The word differentiation makes us think of individualized programming. That always just seems like a lot of work. But differentiation can also just be part of how you organize your lessons. The best way to know if you are differentiating your lessons is to think about what a non-differentiated lesson would look like.

When we teach one lesson to the whole class and then the whole class does exactly the same activity, and the activity is closed, then it is most likely a non-differentiated lesson. Is that always a bad thing? No. Sometimes, that lesson is perfectly geared to the students I have. Sometimes at the beginning of a learning cycle I may start that way to see where everyone is at. But, if the majority of my lessons look like that then I am not differentiating.

Differentiation just means that I design my lessons, learning and activities to meet the needs of a variety of students. I differentiate because I believe that all of my students can learn but they might learn in different ways and at different times and with different kinds of instruction. It does not mean that each student needs a separate activity. If you use the following teaching practices, you are differentiating:

- Small group instruction where the teacher is proactive in selecting students in advance who need to learn or practice a particular skill. These are not always your struggling students. Use small groups to push all students to the very next level of understanding.
- Small group instruction where the students self-identify that they need extra support.
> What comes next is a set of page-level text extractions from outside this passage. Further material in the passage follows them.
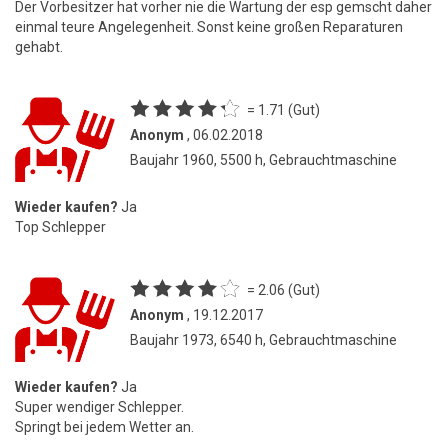
Der Vorbesitzer hat vorher nie die Wartung der esp gemscht daher
einmal teure Angelegenheit. Sonst keine großen Reparaturen
gehabt.
= 1.71 (Gut)
Anonym
, 06.02.2018
Baujahr 1960, 5500 h, Gebrauchtmaschine
Wieder kaufen?
Ja
Top Schlepper
= 2.06 (Gut)
Anonym
, 19.12.2017
Baujahr 1973, 6540 h, Gebrauchtmaschine
Wieder kaufen?
Ja
Super wendiger Schlepper.
Springt bei jedem Wetter an.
Instead of trying to answer questions by going to students, have the students come to you and work in a small group. It is a more effective use of your time. Once you create a culture of working with small groups (and it can and does happen from kindergarten through grade 12) then students will often automatically figure out when they need extra support.
- Grouping students strategically. I don’t suggest letting students choose their own groups very often. They don’t choose well and someone always feels left out. When you group students for a particular task based on the their abilities, sometimes choosing mixed abilities, sometimes choosing interest and sometimes using homogeneous groups, you create differentiated learning from their peers.
- Open-ended tasks allow students to enter the work at their comfort level. If you create a worksheet, make sure that the questions are open-ended. A closed worksheet means there is only one correct answer. If there is only one possible answer then those that know it aren’t thinking much and those that don’t can’t do it. Practice sheets are sometimes useful but again, what happens for those students for whom it is new material, not practice?
- Create tasks of varying difficulty and let students choose the one they want to work on. If you look at the curriculum, rarely does it say that students have to demonstrate the skill with a complex problem. Offer students a choice of problems all which target the concept you are teaching. Rarely do students pick a problem that is too hard or easy for them; if they do, don’t forget that you are the teacher and can guide them in their choice.
- If the task is open-ended, do think ahead of time about how you can create closed parameters for those that need more structure. Can you organize the page? Provide the vocabulary? Offer graphic organizers? Chunk the work?
- Guided instruction means that you have frequent check-ins. You have determined the tricky bits ahead of time and stop all students, or groups of students, to ensure they are on the right track. Just as you chunk student work you can chunk your instruction into smaller bits.

If you organize your teaching with a belief that all students need to do the same learning through the same task at the same time, you are not differentiating. But, if you organize your teaching so that students are able to attack the learning from different entry points, all reaching the same goal by the end, then you are differentiating. Differentiation is really about your pedagogical beliefs about how students learn.